Die Prozession am Fronleichnamsfeste, bei der das Allerheiligste zu vier Altären im Freien getragen wird, um unsern Glauben an die Gegenwart Christi im hl. Altarssakrament öffentlich zu bekennen.
Das altdeutsche Wort „Fronleichnam" heißt „Des Herrn Leib". Das Fronleichnamsfest ist am Donnerstag nach dem Dreifaltig-keitssonntag, also in der zweiten Woche nach dem Pfingstfeste, weil die hl. Apostel bald nach der Sendung des Hl. Geistes den Leib des Herrn auszuspenden anfingen.
Auch will die Kirche durch die Feier dieses Festes (die bald nach dem Feste Christi Himmelfahrt stattfindet) sagen: Christus ist zwar in den Himmel aufgefahren; trotzdem haben wir keine Ursache zur Trauer, denn er ist im hl.

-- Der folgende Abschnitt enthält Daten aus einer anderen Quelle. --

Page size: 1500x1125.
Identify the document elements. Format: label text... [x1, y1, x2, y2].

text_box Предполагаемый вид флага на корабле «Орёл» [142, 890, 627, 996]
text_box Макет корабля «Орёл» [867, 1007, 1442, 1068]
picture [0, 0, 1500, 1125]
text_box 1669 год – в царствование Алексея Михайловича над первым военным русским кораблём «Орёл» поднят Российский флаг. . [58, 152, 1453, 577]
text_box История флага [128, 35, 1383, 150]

Altarssakrament noch immer bei uns.
Das Fronleichnamsfest besteht seit ungefähr 600 Jahren. Es wurde zuerst in Belgien eingeführt vom Bischof von Lüttich zufolge einer göttlichen Offenbarung, welche die sel. Juliana, eine Klosterfrau zu Lüttich, hatte (um 1250), und bald darauf (1264) vom Papste Urban IV. für die ganze Kirche vorgeschrieben.
Erst Papst Johann XII. ordnete im Jahre 1317 die Fronleichnamsprozession allgemein an. – In Deutschland besteht folgende Sitte (in Rom besteht sie nicht): Das Allerheiligste wird in der Monstranz unter dem Traghimmel einhergetragen, beständig eingeräuchert unter gleichzeitigem Klange der Altarglöckchen, und dabei werden Blumen auf den Weg gestreut; die Häuser sind geschmückt, und die Leute entblößen ihr Haupt.
Dies alles geschieht aus Ehrfurcht vor dem hl. Sakramente. Altäre werden aufgestellt, um darauf hinzuweisen, woher wir das hl. Altarssakrament haben; vom hl. Messopfer nämlich, das auf dem Altare dargebracht wird. Die vier Altäre bedeuten, dass alle Völker von den vier Weltgegenden zum Tische des Herrn geladen sind.
Bei jedem Altare wird ein Bericht aus einem der vier hl. Evangelien über die Einsetzung des hl. Altarssakramentes gelesen. Und warum wohl? Wer nämlich den feierlichen Umzug betrachtet, stellt sich unwillkürlich die Frage: Warum wird dieser Brotgestalt eine solche Ehre erwiesen? Nun, auf diese Fragen sollen die Berichte der vier Evangelisten Antwort geben.
Nach Vorlesung des Evangeliums wird bei jedem Altar ein Gebet verrichtet um Schutz vor Blitz und Ungewitter (a fulgure et tempestate) und um Segnung der Feldfrüchte. Durch dieses Gebet geben wir zu erkennen, dass wir den unter der Brotgestalt verborgenen Heiland auch als den Herrn und allmächtigen Lenker des Weltalls anerkennen.
Die Prozession schließt in der Kirche mit dem Absingen des ambrosianischen Lobgesanges („Großer Gott, wir loben dich") ab. Das Allerheiligste wird unter dem sogenannten „Himmel" (einem großen Schirm) getragen. Der Schirm ist bei vielen Völkern (namentlich in Asien) das Abzeichen der königlichen Würde. Der Traghimmel, der aus kostbarem Stoffe gearbeitet ist, heißt auch Baldachin. (Dieser Name stammt von der in Mesopotamien gelegenen Stadt Baldak-Bagdad, wo im Mittelalter kostbare Stoffe gearbeitet wurden.).
Die Fronleichnamsprozession ist eine Satisfaktion für den Heiland, der einst wie ein Übeltäter durch die Straßen Jerusalems und von einem Richterstuhl zum andern geschleppt wurde und dabei von Soldaten begleitet und von den Pharisäern und Vorstehern des jüdischen Volkes beschimpft und verhöhnt wurde.
Dafür wird er jetzt im hl. Sakrament durch die Straßen getragen unter Lobgesängen und oft begleitet von einer Abteilung Soldaten oder waffentragender Bürger. Während man dem leidende Heilande eine Dornenkrone aufgesetzt hatte, krönt man ihn jetzt in der Monstranz mit einem Kranze prächtiger Blumen. Die Fahnen, die in der Prozession getragen werden, verkünden den Sieg des Christentums und den Triumph Christi über seine Feinde.